The task: Of the entries below, return exactly those lines that fall between the one containing "#263c3f; fill-rule: evenodd" and the one containing "#565f6c; stroke-width: 25", the two end lines included.

───── Supplied records ─────

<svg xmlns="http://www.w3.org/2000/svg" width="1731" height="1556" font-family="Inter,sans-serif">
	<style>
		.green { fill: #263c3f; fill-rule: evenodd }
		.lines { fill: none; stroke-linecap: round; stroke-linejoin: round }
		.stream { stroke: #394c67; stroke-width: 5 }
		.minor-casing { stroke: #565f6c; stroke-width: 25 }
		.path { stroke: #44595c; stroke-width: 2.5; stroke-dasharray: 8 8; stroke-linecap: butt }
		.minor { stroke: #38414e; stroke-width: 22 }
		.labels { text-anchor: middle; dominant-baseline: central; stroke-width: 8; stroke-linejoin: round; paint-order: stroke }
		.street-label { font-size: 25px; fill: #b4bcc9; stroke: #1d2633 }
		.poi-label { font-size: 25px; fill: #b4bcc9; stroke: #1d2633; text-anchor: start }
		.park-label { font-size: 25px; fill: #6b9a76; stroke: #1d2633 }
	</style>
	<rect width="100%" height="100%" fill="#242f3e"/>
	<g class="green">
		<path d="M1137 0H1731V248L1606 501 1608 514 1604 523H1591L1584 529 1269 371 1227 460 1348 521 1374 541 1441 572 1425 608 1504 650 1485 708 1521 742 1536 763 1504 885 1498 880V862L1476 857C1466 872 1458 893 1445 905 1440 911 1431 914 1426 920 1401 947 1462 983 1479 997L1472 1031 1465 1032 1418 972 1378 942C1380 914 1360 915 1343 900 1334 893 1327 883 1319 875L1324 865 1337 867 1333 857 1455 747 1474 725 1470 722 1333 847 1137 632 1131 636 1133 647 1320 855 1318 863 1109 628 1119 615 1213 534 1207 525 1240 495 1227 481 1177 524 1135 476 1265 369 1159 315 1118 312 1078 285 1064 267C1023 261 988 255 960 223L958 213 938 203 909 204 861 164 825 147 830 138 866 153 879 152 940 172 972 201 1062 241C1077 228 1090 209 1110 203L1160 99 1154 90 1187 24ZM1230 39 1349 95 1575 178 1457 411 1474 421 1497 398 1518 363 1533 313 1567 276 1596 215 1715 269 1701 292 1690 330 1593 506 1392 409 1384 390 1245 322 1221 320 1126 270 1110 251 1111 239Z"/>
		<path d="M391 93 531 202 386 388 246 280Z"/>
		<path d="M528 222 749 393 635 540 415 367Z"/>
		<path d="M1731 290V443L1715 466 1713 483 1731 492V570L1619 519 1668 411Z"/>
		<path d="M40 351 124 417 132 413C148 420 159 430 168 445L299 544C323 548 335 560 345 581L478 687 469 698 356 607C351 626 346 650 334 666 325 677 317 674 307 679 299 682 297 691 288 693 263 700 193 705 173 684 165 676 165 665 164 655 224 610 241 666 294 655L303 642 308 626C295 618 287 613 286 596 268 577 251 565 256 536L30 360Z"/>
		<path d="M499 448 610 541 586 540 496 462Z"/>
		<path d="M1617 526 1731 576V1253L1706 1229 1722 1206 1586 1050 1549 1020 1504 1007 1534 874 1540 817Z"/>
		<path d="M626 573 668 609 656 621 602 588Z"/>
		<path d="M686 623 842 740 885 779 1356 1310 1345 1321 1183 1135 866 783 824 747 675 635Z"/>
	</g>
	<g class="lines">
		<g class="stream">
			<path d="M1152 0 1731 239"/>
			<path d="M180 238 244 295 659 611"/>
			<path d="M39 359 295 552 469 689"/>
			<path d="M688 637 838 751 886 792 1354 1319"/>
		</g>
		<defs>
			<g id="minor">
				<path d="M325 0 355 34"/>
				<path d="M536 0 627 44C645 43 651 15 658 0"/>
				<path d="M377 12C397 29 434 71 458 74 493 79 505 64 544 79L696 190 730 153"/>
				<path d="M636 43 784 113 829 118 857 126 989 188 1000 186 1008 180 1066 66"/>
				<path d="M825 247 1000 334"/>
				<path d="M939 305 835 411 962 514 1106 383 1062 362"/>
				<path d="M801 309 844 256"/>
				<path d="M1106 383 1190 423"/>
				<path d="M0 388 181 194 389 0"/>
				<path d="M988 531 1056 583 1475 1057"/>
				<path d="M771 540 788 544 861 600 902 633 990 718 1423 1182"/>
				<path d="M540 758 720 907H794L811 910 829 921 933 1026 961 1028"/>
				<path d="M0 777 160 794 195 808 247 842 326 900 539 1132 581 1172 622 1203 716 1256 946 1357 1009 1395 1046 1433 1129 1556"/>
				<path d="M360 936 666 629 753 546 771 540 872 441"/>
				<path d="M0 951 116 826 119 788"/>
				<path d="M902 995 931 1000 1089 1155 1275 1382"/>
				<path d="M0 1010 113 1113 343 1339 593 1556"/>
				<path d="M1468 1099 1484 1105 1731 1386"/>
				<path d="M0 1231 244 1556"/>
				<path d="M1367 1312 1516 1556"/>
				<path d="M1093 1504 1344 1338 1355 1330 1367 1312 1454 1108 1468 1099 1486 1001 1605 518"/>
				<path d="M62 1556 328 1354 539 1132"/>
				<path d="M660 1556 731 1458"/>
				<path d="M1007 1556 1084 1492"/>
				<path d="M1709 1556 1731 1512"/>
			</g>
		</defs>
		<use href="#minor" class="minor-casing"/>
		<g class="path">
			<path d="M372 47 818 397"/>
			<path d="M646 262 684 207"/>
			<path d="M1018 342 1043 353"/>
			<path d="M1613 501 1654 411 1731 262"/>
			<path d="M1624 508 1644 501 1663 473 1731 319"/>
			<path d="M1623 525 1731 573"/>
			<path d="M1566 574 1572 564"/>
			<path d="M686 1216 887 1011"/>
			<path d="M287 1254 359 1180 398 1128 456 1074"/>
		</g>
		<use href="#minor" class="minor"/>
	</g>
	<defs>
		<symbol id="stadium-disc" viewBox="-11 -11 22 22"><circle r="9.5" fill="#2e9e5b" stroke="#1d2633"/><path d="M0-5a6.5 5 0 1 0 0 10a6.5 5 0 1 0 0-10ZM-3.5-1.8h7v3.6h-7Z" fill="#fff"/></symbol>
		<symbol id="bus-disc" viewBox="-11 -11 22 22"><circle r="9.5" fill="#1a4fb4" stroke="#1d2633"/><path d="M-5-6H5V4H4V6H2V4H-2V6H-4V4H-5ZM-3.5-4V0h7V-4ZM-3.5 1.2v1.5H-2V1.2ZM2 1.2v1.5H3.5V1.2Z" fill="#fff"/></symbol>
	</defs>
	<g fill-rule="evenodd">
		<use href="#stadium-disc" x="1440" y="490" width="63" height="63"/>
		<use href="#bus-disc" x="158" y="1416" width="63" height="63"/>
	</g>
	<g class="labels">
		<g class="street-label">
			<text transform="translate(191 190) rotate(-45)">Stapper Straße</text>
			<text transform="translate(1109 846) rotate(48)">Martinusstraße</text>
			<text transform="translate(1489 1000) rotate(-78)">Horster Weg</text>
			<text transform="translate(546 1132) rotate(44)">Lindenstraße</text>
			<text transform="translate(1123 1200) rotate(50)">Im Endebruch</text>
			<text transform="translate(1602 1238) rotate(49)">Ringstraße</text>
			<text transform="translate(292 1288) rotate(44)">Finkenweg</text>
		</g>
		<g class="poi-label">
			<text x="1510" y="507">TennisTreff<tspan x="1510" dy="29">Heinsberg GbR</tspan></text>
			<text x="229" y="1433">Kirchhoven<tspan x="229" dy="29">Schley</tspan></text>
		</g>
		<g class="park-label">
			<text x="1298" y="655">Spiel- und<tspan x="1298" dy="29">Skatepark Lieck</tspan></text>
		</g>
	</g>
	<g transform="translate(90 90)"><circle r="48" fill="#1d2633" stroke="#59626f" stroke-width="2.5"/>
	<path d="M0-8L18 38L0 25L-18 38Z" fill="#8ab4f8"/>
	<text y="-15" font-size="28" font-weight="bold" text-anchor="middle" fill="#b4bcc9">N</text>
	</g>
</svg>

─────
───── Supplied records ─────

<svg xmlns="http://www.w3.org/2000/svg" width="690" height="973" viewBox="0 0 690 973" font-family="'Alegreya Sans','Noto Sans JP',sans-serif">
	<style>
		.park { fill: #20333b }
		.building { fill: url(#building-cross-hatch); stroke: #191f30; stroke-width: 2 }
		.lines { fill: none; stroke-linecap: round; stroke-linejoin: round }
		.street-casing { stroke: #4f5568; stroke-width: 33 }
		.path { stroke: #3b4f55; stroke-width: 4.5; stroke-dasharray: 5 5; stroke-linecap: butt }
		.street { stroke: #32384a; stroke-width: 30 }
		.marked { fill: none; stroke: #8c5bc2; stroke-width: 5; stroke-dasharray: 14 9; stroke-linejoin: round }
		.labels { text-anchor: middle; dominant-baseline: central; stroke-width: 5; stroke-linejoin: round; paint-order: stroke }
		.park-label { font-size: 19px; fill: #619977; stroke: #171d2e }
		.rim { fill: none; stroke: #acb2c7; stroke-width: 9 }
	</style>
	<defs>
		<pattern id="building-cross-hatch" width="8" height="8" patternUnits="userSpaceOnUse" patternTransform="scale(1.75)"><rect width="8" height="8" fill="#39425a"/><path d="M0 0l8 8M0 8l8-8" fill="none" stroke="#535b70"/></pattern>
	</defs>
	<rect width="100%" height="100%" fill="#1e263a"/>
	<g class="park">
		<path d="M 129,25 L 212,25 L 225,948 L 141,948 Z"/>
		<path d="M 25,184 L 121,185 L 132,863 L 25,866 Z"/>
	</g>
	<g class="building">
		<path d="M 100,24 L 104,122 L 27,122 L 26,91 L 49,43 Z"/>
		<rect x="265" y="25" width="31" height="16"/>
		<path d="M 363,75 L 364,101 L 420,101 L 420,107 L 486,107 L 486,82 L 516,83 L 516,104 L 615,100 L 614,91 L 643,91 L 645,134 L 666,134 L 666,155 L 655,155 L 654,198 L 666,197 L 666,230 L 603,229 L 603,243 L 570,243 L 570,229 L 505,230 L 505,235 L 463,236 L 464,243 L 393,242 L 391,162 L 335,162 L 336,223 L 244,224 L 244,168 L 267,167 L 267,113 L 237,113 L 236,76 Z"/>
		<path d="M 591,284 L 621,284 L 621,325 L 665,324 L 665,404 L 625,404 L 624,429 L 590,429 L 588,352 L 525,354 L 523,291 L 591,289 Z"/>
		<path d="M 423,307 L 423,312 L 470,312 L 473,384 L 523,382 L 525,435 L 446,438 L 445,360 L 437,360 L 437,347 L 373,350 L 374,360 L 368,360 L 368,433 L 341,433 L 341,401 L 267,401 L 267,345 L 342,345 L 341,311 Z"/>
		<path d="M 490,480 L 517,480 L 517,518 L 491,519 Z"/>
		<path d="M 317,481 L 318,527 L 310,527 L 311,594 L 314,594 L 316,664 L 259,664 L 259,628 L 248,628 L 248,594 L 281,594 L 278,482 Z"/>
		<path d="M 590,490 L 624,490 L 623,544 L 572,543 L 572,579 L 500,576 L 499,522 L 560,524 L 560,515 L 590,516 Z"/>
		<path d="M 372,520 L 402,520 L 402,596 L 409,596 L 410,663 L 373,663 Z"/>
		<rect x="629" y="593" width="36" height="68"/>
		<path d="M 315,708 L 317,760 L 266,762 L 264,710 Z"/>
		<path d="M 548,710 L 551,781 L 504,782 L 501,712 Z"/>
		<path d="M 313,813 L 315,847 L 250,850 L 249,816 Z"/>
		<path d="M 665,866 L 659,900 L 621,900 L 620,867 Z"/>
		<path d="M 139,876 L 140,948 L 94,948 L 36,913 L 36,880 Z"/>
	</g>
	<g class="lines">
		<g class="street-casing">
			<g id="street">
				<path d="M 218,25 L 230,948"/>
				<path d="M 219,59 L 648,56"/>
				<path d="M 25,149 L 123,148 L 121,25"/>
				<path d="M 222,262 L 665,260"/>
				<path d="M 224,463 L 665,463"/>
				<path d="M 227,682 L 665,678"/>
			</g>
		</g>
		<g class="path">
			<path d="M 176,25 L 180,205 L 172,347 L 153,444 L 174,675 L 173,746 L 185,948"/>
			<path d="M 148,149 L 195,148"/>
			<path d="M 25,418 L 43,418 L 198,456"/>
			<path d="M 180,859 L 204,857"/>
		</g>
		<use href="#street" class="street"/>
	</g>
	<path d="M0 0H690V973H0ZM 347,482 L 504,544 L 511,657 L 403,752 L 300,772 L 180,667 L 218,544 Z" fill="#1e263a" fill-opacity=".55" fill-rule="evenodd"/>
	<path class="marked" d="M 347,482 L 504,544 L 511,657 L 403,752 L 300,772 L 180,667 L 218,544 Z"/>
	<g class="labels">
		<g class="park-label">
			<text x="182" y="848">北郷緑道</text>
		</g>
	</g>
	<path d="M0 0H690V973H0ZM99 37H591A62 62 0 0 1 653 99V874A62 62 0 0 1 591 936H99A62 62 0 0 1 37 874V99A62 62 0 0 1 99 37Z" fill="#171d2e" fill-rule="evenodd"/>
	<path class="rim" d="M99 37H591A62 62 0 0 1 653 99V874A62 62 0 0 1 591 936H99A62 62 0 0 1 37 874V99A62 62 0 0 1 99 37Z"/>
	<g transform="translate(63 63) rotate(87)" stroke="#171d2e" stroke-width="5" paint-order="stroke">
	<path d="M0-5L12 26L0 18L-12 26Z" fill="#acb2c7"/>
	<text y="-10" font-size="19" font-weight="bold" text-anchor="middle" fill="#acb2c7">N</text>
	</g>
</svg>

─────

Answer space:
		.green { fill: #263c3f; fill-rule: evenodd }
		.lines { fill: none; stroke-linecap: round; stroke-linejoin: round }
		.stream { stroke: #394c67; stroke-width: 5 }
		.minor-casing { stroke: #565f6c; stroke-width: 25 }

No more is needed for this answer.